## Instructions to follow
Copy out the whole mailing-list reply about VACUUM FULL below, word for word.

[Excerpt — start]

Re: PANIC killing vacuum process

From: "Kevin Grittner" <Kevin(dot)Grittner(at)wicourts(dot)gov>
To: "Scott Marlowe" <scott(dot)marlowe(at)gmail(dot)com>, "Silvio Brandani" <silvio(dot)brandani(at)tech(dot)sdb(dot)it>
Cc: <pgsql-admin(at)postgresql(dot)org>
Subject: Re: PANIC killing vacuum process
Date: 2010-11-03 17:52:54
Message-ID: 4CD15B26020000250003720C@gw.wicourts.gov
Views: Raw Message | Whole Thread | Download mbox | Resend email
Thread:
Lists: pgsql-admin

Scott Marlowe <scott(dot)marlowe(at)gmail(dot)com> wrote:
> Silvio Brandani <silvio(dot)brandani(at)tech(dot)sdb(dot)it> wrote:

>> we have develop a script to execute the vacuum full on all tables

> Vacuum full is more of a recovery / offline command and is to be
> used sparingly, especially before 9.0.

And before 9.0, most of the situations where you might reasonably
consider VACUUM FULL, you were better off with CLUSTER.

>> very big database , since it is a 24 x 7 available system we have
>> not a timeframe to exec the vacuum full.
>
> Is there a reason you're avoiding autovacuum and tuning it to keep
> up? It's usually the better option.

[Excerpt — finish]
[Material shown — start]

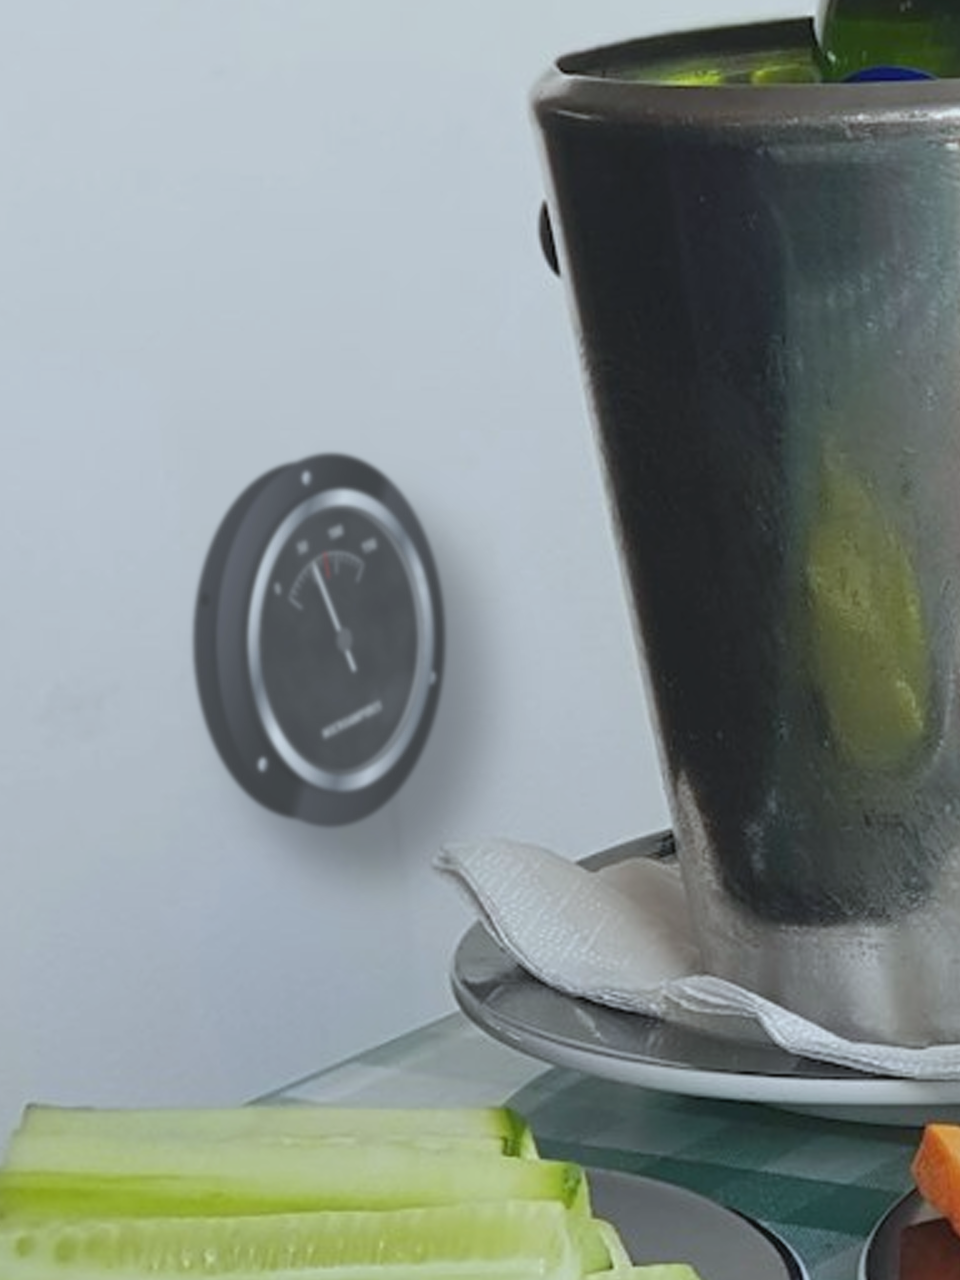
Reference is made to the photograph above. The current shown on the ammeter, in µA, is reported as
50 µA
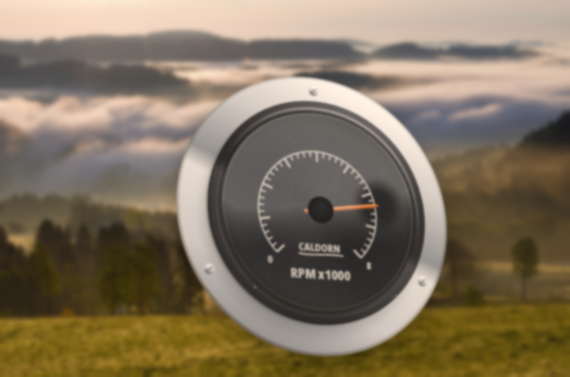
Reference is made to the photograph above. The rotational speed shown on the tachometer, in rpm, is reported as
6400 rpm
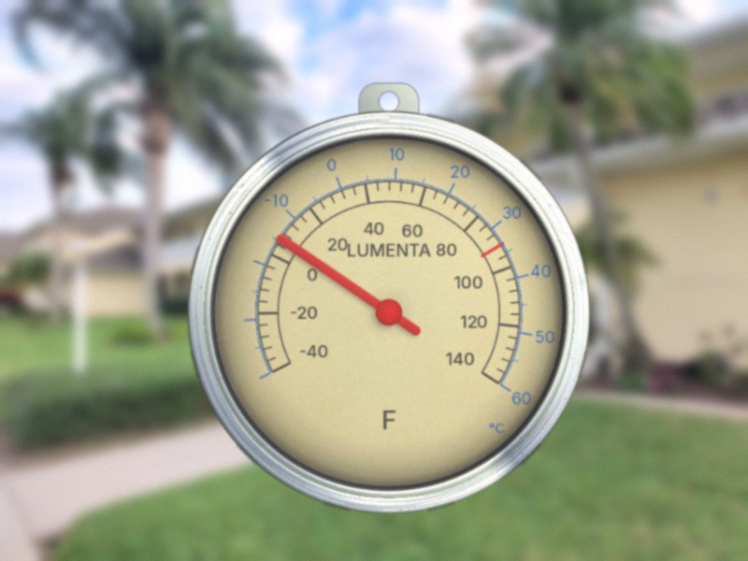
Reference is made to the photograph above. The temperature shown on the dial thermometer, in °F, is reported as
6 °F
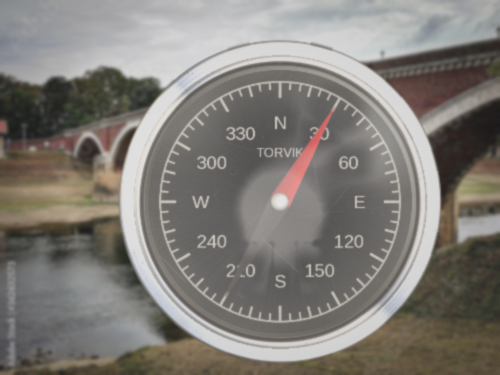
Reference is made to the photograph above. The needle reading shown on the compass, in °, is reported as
30 °
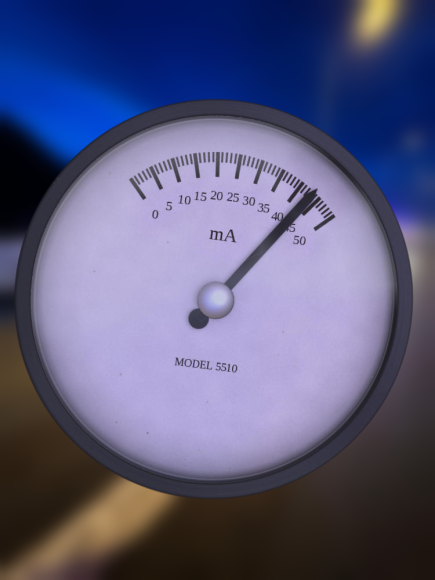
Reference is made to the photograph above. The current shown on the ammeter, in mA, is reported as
43 mA
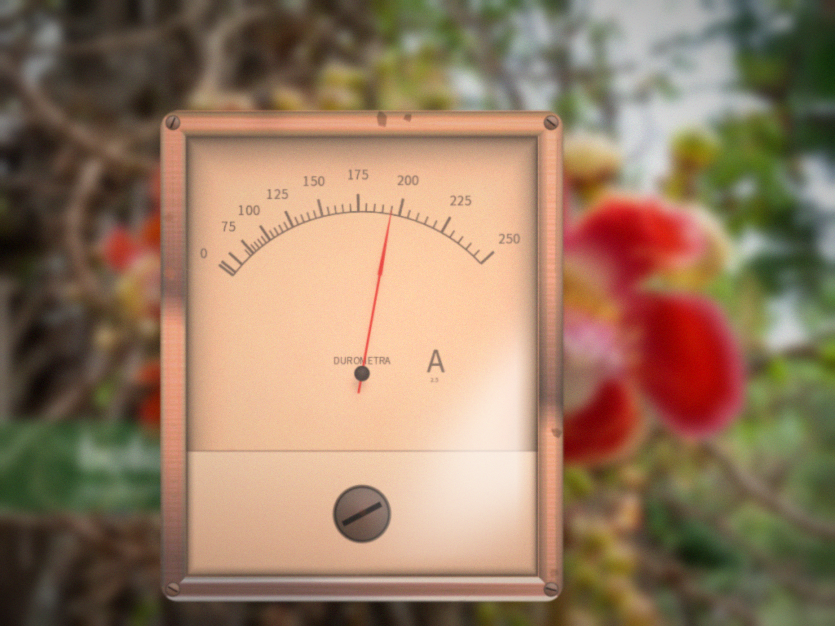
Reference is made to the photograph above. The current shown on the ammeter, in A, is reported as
195 A
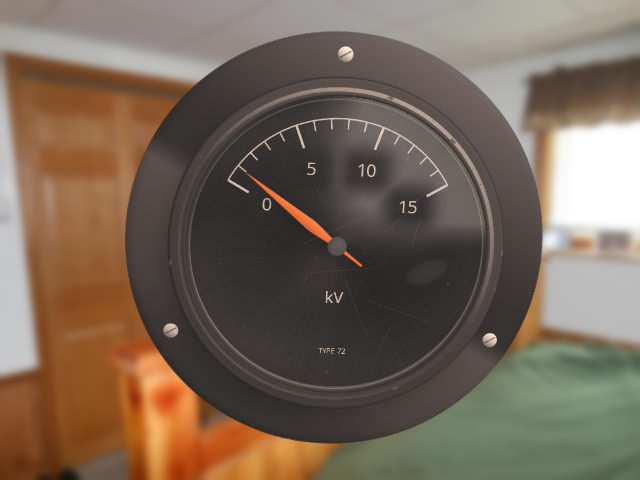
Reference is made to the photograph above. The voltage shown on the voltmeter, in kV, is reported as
1 kV
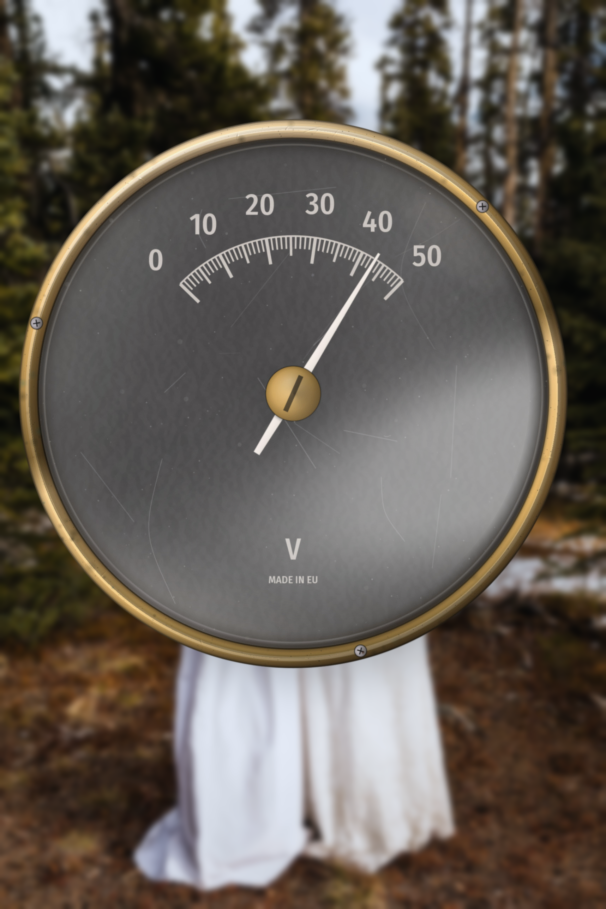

[Material shown — finish]

## Written reply
Re: PANIC killing vacuum process

From: "Kevin Grittner" <Kevin(dot)Grittner(at)wicourts(dot)gov>
To: "Scott Marlowe" <scott(dot)marlowe(at)gmail(dot)com>, "Silvio Brandani" <silvio(dot)brandani(at)tech(dot)sdb(dot)it>
Cc: <pgsql-admin(at)postgresql(dot)org>
Subject: Re: PANIC killing vacuum process
Date: 2010-11-03 17:52:54
Message-ID: 4CD15B26020000250003720C@gw.wicourts.gov
Views: Raw Message | Whole Thread | Download mbox | Resend email
Thread:
Lists: pgsql-admin

Scott Marlowe <scott(dot)marlowe(at)gmail(dot)com> wrote:
> Silvio Brandani <silvio(dot)brandani(at)tech(dot)sdb(dot)it> wrote:

>> we have develop a script to execute the vacuum full on all tables

> Vacuum full is more of a recovery / offline command and is to be
> used sparingly, especially before 9.0.

And before 9.0, most of the situations where you might reasonably
consider VACUUM FULL, you were better off with CLUSTER.

>> very big database , since it is a 24 x 7 available system we have
>> not a timeframe to exec the vacuum full.
>
> Is there a reason you're avoiding autovacuum and tuning it to keep
> up? It's usually the better option.